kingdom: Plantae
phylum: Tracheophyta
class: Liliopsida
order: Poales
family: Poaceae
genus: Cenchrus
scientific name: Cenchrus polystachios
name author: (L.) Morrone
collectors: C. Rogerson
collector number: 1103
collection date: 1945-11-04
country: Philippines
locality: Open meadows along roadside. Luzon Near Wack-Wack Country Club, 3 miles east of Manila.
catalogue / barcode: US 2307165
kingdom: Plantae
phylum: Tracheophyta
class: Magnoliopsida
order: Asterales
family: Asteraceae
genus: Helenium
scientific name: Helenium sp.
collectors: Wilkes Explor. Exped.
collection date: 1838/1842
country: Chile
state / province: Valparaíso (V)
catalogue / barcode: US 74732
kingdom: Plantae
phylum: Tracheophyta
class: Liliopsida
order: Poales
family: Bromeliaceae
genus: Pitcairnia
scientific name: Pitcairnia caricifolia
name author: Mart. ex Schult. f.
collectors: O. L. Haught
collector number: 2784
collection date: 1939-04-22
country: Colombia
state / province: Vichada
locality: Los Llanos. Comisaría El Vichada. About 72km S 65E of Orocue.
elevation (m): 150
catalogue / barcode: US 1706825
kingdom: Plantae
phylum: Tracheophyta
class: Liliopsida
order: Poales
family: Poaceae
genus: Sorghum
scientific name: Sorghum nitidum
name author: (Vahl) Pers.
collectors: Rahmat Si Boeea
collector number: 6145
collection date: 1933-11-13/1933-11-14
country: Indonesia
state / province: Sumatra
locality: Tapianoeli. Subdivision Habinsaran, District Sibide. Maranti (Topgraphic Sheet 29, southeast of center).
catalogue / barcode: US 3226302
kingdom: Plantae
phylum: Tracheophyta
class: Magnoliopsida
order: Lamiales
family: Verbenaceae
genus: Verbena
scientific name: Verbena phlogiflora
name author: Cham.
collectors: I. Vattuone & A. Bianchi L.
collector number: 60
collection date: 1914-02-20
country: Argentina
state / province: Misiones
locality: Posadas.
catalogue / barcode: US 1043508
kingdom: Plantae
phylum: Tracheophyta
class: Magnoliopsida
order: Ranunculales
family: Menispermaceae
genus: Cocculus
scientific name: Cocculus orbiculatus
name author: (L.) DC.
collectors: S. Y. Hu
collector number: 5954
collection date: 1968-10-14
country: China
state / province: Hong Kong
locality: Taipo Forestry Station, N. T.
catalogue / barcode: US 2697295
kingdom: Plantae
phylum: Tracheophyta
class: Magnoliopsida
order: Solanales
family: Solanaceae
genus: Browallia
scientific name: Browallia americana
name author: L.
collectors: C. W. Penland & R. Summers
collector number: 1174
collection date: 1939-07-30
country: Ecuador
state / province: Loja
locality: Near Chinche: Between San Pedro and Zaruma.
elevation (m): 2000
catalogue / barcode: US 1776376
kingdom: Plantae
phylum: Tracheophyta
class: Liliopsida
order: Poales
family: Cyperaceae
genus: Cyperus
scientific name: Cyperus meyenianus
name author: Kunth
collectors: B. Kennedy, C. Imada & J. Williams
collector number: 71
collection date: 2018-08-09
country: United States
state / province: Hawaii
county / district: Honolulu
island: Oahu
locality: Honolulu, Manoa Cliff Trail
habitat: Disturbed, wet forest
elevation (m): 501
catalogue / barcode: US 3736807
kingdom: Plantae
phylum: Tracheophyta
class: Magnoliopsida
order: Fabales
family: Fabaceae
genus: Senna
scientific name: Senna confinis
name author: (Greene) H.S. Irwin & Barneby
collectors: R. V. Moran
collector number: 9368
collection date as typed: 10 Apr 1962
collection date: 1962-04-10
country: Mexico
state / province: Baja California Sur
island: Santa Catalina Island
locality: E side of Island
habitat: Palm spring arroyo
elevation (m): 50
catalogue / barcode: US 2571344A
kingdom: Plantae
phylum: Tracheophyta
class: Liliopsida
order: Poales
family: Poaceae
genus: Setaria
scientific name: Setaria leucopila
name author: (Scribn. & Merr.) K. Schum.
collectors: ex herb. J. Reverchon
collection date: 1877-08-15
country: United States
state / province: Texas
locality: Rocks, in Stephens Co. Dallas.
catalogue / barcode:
====================
Instruction:
Rewrite every line above as a numbered list, skipping any blank lines.

Answer to this exercise:
1. kingdom: Plantae
2. phylum: Tracheophyta
3. class: Liliopsida
4. order: Poales
5. family: Poaceae
6. genus: Cenchrus
7. scientific name: Cenchrus polystachios
8. name author: (L.) Morrone
9. collectors: C. Rogerson
10. collector number: 1103
11. collection date: 1945-11-04
12. country: Philippines
13. locality: Open meadows along roadside. Luzon Near Wack-Wack Country Club, 3 miles east of Manila.
14. catalogue / barcode: US 2307165
15. kingdom: Plantae
16. phylum: Tracheophyta
17. class: Magnoliopsida
18. order: Asterales
19. family: Asteraceae
20. genus: Helenium
21. scientific name: Helenium sp.
22. collectors: Wilkes Explor. Exped.
23. collection date: 1838/1842
24. country: Chile
25. state / province: Valparaíso (V)
26. catalogue / barcode: US 74732
27. kingdom: Plantae
28. phylum: Tracheophyta
29. class: Liliopsida
30. order: Poales
31. family: Bromeliaceae
32. genus: Pitcairnia
33. scientific name: Pitcairnia caricifolia
34. name author: Mart. ex Schult. f.
35. collectors: O. L. Haught
36. collector number: 2784
37. collection date: 1939-04-22
38. country: Colombia
39. state / province: Vichada
40. locality: Los Llanos. Comisaría El Vichada. About 72km S 65E of Orocue.
41. elevation (m): 150
42. catalogue / barcode: US 1706825
43. kingdom: Plantae
44. phylum: Tracheophyta
45. class: Liliopsida
46. order: Poales
47. family: Poaceae
48. genus: Sorghum
49. scientific name: Sorghum nitidum
50. name author: (Vahl) Pers.
51. collectors: Rahmat Si Boeea
52. collector number: 6145
53. collection date: 1933-11-13/1933-11-14
54. country: Indonesia
55. state / province: Sumatra
56. locality: Tapianoeli. Subdivision Habinsaran, District Sibide. Maranti (Topgraphic Sheet 29, southeast of center).
57. catalogue / barcode: US 3226302
58. kingdom: Plantae
59. phylum: Tracheophyta
60. class: Magnoliopsida
61. order: Lamiales
62. family: Verbenaceae
63. genus: Verbena
64. scientific name: Verbena phlogiflora
65. name author: Cham.
66. collectors: I. Vattuone & A. Bianchi L.
67. collector number: 60
68. collection date: 1914-02-20
69. country: Argentina
70. state / province: Misiones
71. locality: Posadas.
72. catalogue / barcode: US 1043508
73. kingdom: Plantae
74. phylum: Tracheophyta
75. class: Magnoliopsida
76. order: Ranunculales
77. family: Menispermaceae
78. genus: Cocculus
79. scientific name: Cocculus orbiculatus
80. name author: (L.) DC.
81. collectors: S. Y. Hu
82. collector number: 5954
83. collection date: 1968-10-14
84. country: China
85. state / province: Hong Kong
86. locality: Taipo Forestry Station, N. T.
87. catalogue / barcode: US 2697295
88. kingdom: Plantae
89. phylum: Tracheophyta
90. class: Magnoliopsida
91. order: Solanales
92. family: Solanaceae
93. genus: Browallia
94. scientific name: Browallia americana
95. name author: L.
96. collectors: C. W. Penland & R. Summers
97. collector number: 1174
98. collection date: 1939-07-30
99. country: Ecuador
100. state / province: Loja
101. locality: Near Chinche: Between San Pedro and Zaruma.
102. elevation (m): 2000
103. catalogue / barcode: US 1776376
104. kingdom: Plantae
105. phylum: Tracheophyta
106. class: Liliopsida
107. order: Poales
108. family: Cyperaceae
109. genus: Cyperus
110. scientific name: Cyperus meyenianus
111. name author: Kunth
112. collectors: B. Kennedy, C. Imada & J. Williams
113. collector number: 71
114. collection date: 2018-08-09
115. country: United States
116. state / province: Hawaii
117. county / district: Honolulu
118. island: Oahu
119. locality: Honolulu, Manoa Cliff Trail
120. habitat: Disturbed, wet forest
121. elevation (m): 501
122. catalogue / barcode: US 3736807
123. kingdom: Plantae
124. phylum: Tracheophyta
125. class: Magnoliopsida
126. order: Fabales
127. family: Fabaceae
128. genus: Senna
129. scientific name: Senna confinis
130. name author: (Greene) H.S. Irwin & Barneby
131. collectors: R. V. Moran
132. collector number: 9368
133. collection date as typed: 10 Apr 1962
134. collection date: 1962-04-10
135. country: Mexico
136. state / province: Baja California Sur
137. island: Santa Catalina Island
138. locality: E side of Island
139. habitat: Palm spring arroyo
140. elevation (m): 50
141. catalogue / barcode: US 2571344A
142. kingdom: Plantae
143. phylum: Tracheophyta
144. class: Liliopsida
145. order: Poales
146. family: Poaceae
147. genus: Setaria
148. scientific name: Setaria leucopila
149. name author: (Scribn. & Merr.) K. Schum.
150. collectors: ex herb. J. Reverchon
151. collection date: 1877-08-15
152. country: United States
153. state / province: Texas
154. locality: Rocks, in Stephens Co. Dallas.
155. catalogue / barcode:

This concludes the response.